The problem is that there's already a Semigroup
for List[A]
for any A
. You've defined a more specific instance for List[Staff]
, which leads to an ambiguity, as you can see by asking for the instance:
scala> Semigroup[List[Staff]]
<console>:17: error: ambiguous implicit values:
both method listMonoid in trait ListInstances of type [A]=> scalaz.Monoid[List[A]]
and value staffListSemigroup of type => scalaz.Semigroup[List[Staff]]
match expected type scalaz.Semigroup[List[Staff]]
Semigroup[List[Staff]]
^
You could jump through some hoops and try to keep the Scalaz-provided instance out of scope, but please don't!—it's potentially very confusing for other users and is a violation of some basic good principles for working with type classes.
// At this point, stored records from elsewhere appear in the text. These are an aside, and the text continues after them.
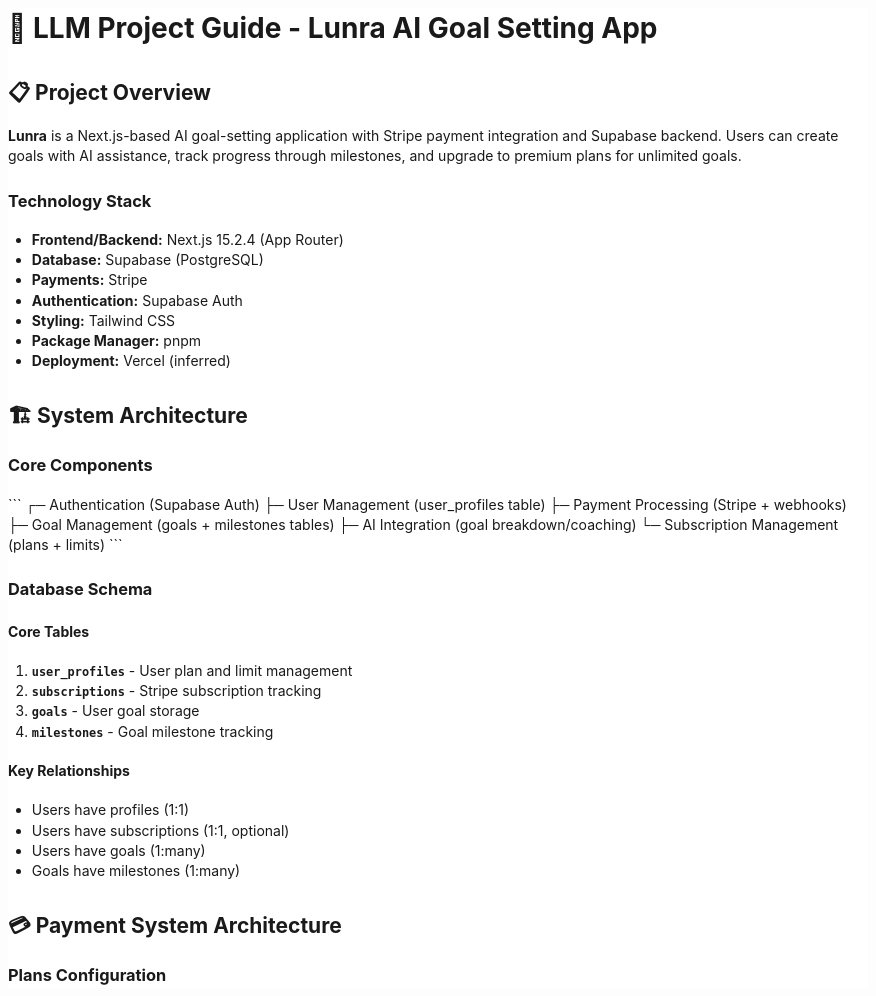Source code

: # 🤖 LLM Project Guide - Lunra AI Goal Setting App

## 📋 Project Overview

**Lunra** is a Next.js-based AI goal-setting application with Stripe payment integration and Supabase backend. Users can create goals with AI assistance, track progress through milestones, and upgrade to premium plans for unlimited goals.

### Technology Stack

- **Frontend/Backend:** Next.js 15.2.4 (App Router)
- **Database:** Supabase (PostgreSQL)
- **Payments:** Stripe
- **Authentication:** Supabase Auth
- **Styling:** Tailwind CSS
- **Package Manager:** pnpm
- **Deployment:** Vercel (inferred)

## 🏗️ System Architecture

### Core Components

\`\`\`
┌─ Authentication (Supabase Auth)
├─ User Management (user_profiles table)
├─ Payment Processing (Stripe + webhooks)
├─ Goal Management (goals + milestones tables)
├─ AI Integration (goal breakdown/coaching)
└─ Subscription Management (plans + limits)
\`\`\`

### Database Schema

#### Core Tables

1. **`user_profiles`** - User plan and limit management
2. **`subscriptions`** - Stripe subscription tracking
3. **`goals`** - User goal storage
4. **`milestones`** - Goal milestone tracking

#### Key Relationships

- Users have profiles (1:1)
- Users have subscriptions (1:1, optional)
- Users have goals (1:many)
- Goals have milestones (1:many)

## 💳 Payment System Architecture

### Plans Configuration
Instead you can write a wrapper for List[Staff]
(a simple case class would do) and then provide an instance for that type.
For the sake of completeness, it's worth noting that the version with Monoid
compiles because Monoid
is more specific than Semigroup
(see section 6.26.3 of the language specification for the rules that apply here, but be warned that they're kind of a mess).